Так началась ее новая зима. Когда Мара жила в деревне, зимой они ткали, шили, вышивали, ездили на ярмарки, гадали и каждый день устраивали себе новые дела и забавы. Тогда ей казалось, что все это весело, а дни такие разные, что их невозможно упомнить. Теперь она сидела в маленькой избушке, шила, готовила, и слушала Рею. Спать она по-прежнему не могла, поэтому ей оставалось только учиться. Знахарка показывала ей лечебные травы, учила готовить настои, рассказывала, как и где ставить силки, и, самое главное, она научила девушку читать и писать.

Перед Марой словно распахнулся целый мир. Она даже не подозревала, что может существовать такое счастье и источник непреходящей радости. У Реи было всего три книги: одна – про растения, вторая – о лечении всевозможных болезней – от перелома до отравления, а третья… О! Третья книга была сокровищем.

В потертом томике рассказывалось о том, как был создан волшебный мир, и в этом мире были демоны и злые духи, Темный Хозяин Леса и Князь болот, и еще много дивных существ, о которых девушка никогда не слушала. Книга была написана стихами – но не теми, которые бывают в песнях. Это были идеально звучные и безгранично прекрасные рифмованные строки. Слова были так реальны, что она целые вечера проводила, представляя себе описанное. Рея хмуро поглядывала на нее, и только покачивала головой.

- Разве тебе не нравится эта книга? – изумленно спросила Мара, перехватив мрачный взгляд.

- Нравится, - коротко ответила Рея. – Даже слишком. Как и тебе.

- Ну и что!? – с вызовом бросила девушка.

- Послушай, девочка, - Рея вздохнула. - Послушай меня, и, возможно, когда-нибудь, это спасет тебя жизнь. Ты можешь читать эту книгу. Но эта книга не должна тебе нравиться. В ней описан мир, которого нет. Из этого мира Господин когда-то изгнал духов и Хозяев леса, и все остальные темные сущности. Именно благодаря его жертве мы можем бесстрашно ходить по лесу и не бояться колдовства. Именно поэтому вокруг тебя не умирают люди и темные силы не жрут трупы. Разве отец Николас не рассказывал об этом?

- Рассказывал, - хмуро отозвалась девушка. – Но совсем не так. Это вовсе не было прекрасным…

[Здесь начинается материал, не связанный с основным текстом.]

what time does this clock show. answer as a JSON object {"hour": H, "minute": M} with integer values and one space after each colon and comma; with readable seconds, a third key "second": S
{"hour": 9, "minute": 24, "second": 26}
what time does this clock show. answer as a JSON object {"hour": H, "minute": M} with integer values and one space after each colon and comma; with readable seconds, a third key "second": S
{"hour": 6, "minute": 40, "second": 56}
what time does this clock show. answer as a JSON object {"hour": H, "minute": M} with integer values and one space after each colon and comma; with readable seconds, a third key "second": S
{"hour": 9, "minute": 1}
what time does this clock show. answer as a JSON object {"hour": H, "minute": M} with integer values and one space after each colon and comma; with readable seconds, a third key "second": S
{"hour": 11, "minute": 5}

- Эта книга написана чужаком и о чужаках, - повысила голос Рея. - Тот мир был плох, и его больше нет. Мы живем в лучшем мире…, - она запнулась, и сухо добавила, - Священники тебя не похвалят, если узнают, что ты ее читала…

Мара опустила голову.

- Но, ведь люди все равно умирают… от странных вещей… Доминик. Я едва не умерла…

Рея осеклась.

- Это – другое, - неуверенно ответила она. – И хватит об этом. Я все равно не смогу тебе ответить…

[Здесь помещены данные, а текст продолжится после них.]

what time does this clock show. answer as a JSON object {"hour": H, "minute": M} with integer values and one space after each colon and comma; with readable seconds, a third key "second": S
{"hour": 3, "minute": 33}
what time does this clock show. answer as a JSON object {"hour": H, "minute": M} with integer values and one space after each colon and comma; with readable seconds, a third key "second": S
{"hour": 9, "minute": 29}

И тут Мара удивила и ее и себя.

- А кто сможет?

Рея помолчала, помешивая в котле.

- Живущий только надеждой – умрет от разочарования, - внезапно проговорила она. – Просто твое время еще не пришло…

И Мара закрыла книгу. Она и так знала ее наизусть. Что время? – лишь созерцание гаснущего огня…

Весна наступила неожиданно рано. Мара не спрашивала о днях, но чувствовала, что все не так в этом году, и солнце слишком яркое. Теперь знахарка часто уходила, объясняя, что ей нужно набрать первых, самых целебных и нежных листьев. Маре нравилось оставаться одной, и ее мало интересовало все, что происходит за пределами хижины. Знахарка упомянула, что Андрей женился на дочери рыбака, Анне, но Мара лишь повела плечами. Даже сообщение о переломе ноги у отца ее почти не коснулось. Разве что-то в этом мире может сравниться с Поступью Господина?

Она по - прежнему не решалась выйти за порог, смутно надеясь, что весна пройдет мимо, но когда свежий ветер принес болезнь для самой знахарки, именно Маре пришлось собирать хворост и носить воду. Хворост она собирала с удовольствием – раньше ей не нравилось даже ходить по лесу, а теперь она нашла в деревьях друзей и утешителей. Но ей по-прежнему не хотелось видеть воду и смотреть на себя, даже не смотря на осознание, что она не сможет прятаться вечно. Безошибочно уловив причину ее колебаний, Рея тихо заметила, что настало время научиться не смотреть на вещи – нужно заставить вещи смотреть на себя.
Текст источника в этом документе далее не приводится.